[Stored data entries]
-------------------------

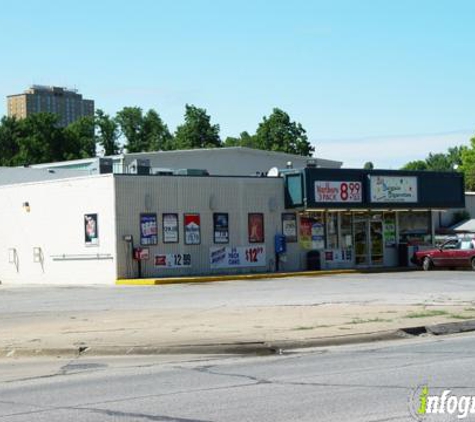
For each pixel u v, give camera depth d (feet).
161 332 54.29
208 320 60.23
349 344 50.52
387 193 135.23
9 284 127.75
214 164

-------------------------

**Work task**: Copy each line of the records above without change, but do not include any picture.

**Response box**:
For each pixel u v, give camera depth d (feet).
161 332 54.29
208 320 60.23
349 344 50.52
387 193 135.23
9 284 127.75
214 164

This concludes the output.